Below is an example of an input image of text:
The goal is to infer the following ASCII text:
MOVE
attention.py: File that is run for training and testing
data_loaders: File that is called by attention.py to load data files
tflib/: Contains network.py and ops.py which contain the CNN and LSTM architectures implemented in Tensorflow.
scripts/: Contains scripts needed to preprocess data
images/: Contains image data
baseline_model/: Contains code from our baseline and milestone models
att_imgs: Contains images with a visualization of attention
We obtained our dataset from the IAM Handwriting Database 3.0 (http://www.fki.inf.unibe.ch/databases/iam-handwriting-database/download-the-iam-handwriting-database). A sample of these images and directory structure is included in this repo in the images
folder. Follow the steps below to preprocess the image data.
-
Download the words dataset from the IAM Handwriting Database and place the words.txt file in the
data
folder. -
Run the parse raw data script and place the
images_path_label.csv
file that is created in theimages
folder.
python scripts/parse_raw_data.py images/data/words.txt
- Resize all images to have a width of 120 pixels and a height of 50 pixels.
python scripts/resize_images.py images/images_path_label.csv images/
- Preprocess images by cropping out whitespace
python scripts/preprocessing/preprocess_images_handwriting.py --input-dir images/data --output-dir images/processed
- Create labels file called labels.norm.lst that contains pipe ("|") separated characters of the ASCII convert of the corresponding image in images_path_label.csv.
python scripts/preprocessing/preprocess_labels_handwriting.py images/image_path_file.csv images/
- Filter images into a train.lst, test.lst, and valid.lst.
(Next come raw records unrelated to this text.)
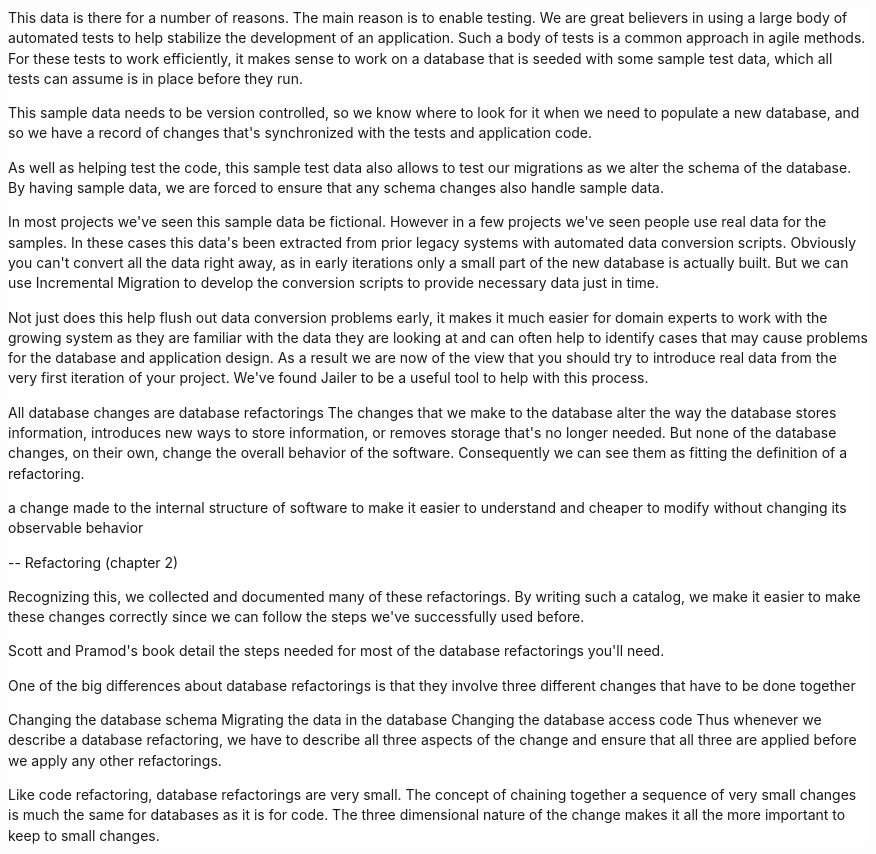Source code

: This data is there for a number of reasons. The main reason is to enable testing. We are great believers in using a large body of automated tests to help stabilize the development of an application. Such a body of tests is a common approach in agile methods. For these tests to work efficiently, it makes sense to work on a database that is seeded with some sample test data, which all tests can assume is in place before they run.

This sample data needs to be version controlled, so we know where to look for it when we need to populate a new database, and so we have a record of changes that's synchronized with the tests and application code.

As well as helping test the code, this sample test data also allows to test our migrations as we alter the schema of the database. By having sample data, we are forced to ensure that any schema changes also handle sample data.

In most projects we've seen this sample data be fictional. However in a few projects we've seen people use real data for the samples. In these cases this data's been extracted from prior legacy systems with automated data conversion scripts. Obviously you can't convert all the data right away, as in early iterations only a small part of the new database is actually built. But we can use Incremental Migration to develop the conversion scripts to provide necessary data just in time.

Not just does this help flush out data conversion problems early, it makes it much easier for domain experts to work with the growing system as they are familiar with the data they are looking at and can often help to identify cases that may cause problems for the database and application design. As a result we are now of the view that you should try to introduce real data from the very first iteration of your project. We've found Jailer to be a useful tool to help with this process.

All database changes are database refactorings
The changes that we make to the database alter the way the database stores information, introduces new ways to store information, or removes storage that's no longer needed. But none of the database changes, on their own, change the overall behavior of the software. Consequently we can see them as fitting the definition of a refactoring.

a change made to the internal structure of software to make it easier to understand and cheaper to modify without changing its observable behavior

-- Refactoring (chapter 2)

Recognizing this, we collected and documented many of these refactorings. By writing such a catalog, we make it easier to make these changes correctly since we can follow the steps we've successfully used before.


Scott and Pramod's book detail the steps needed for most of the database refactorings you'll need.

One of the big differences about database refactorings is that they involve three different changes that have to be done together

Changing the database schema
Migrating the data in the database
Changing the database access code
Thus whenever we describe a database refactoring, we have to describe all three aspects of the change and ensure that all three are applied before we apply any other refactorings.

Like code refactoring, database refactorings are very small. The concept of chaining together a sequence of very small changes is much the same for databases as it is for code. The three dimensional nature of the change makes it all the more important to keep to small changes.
Move these files to
images/
python scripts/preprocessing/preprocess_filter_handwriting.py
- Lastly create train, test, and valid buckets to be read from when training.
python scripts/preprocessing/create_buckets.py train
python scripts/preprocessing/create_buckets.py test
python scripts/preprocessing/create_buckets.py valid
Now, we are finally ready to train our model. You can do this by running:
python attention.py
Default hyperparameters used:
- BATCH_SIZE = 16
- EMB_DIM = 60
- ENC_DIM = 256
- DEC_DIM = ENC_DIM*2
- D = 512 (#channels in feature grid)
- V = 502 (vocab size)
- NB_EPOCHS = 50
- H = 20 (Maximum height of feature grid)
- W = 50 (Maximum width of feature grid)
You can use the following flags to set additional hyperparameters:
- --lr: learning rate
- --decay_rate: decay_rate
- --num_epochs: number of epochs
- --num_iterations: number of iterations
- --optimizer: type of optimizer (sgd, adam, rmsprop)
- --batch_size: batch size
- --embedding_size: embedding size
predict() function in the attention.py script can be called to predict from validation or test sets. If you call this function with visualization turned on, it will save images with an indication of where attention was placed for a certain character.
"m"
"i"
"g"
"h"
"t"
"#END”
The code for our baseline and milestone models can be found in the folder baseline_model.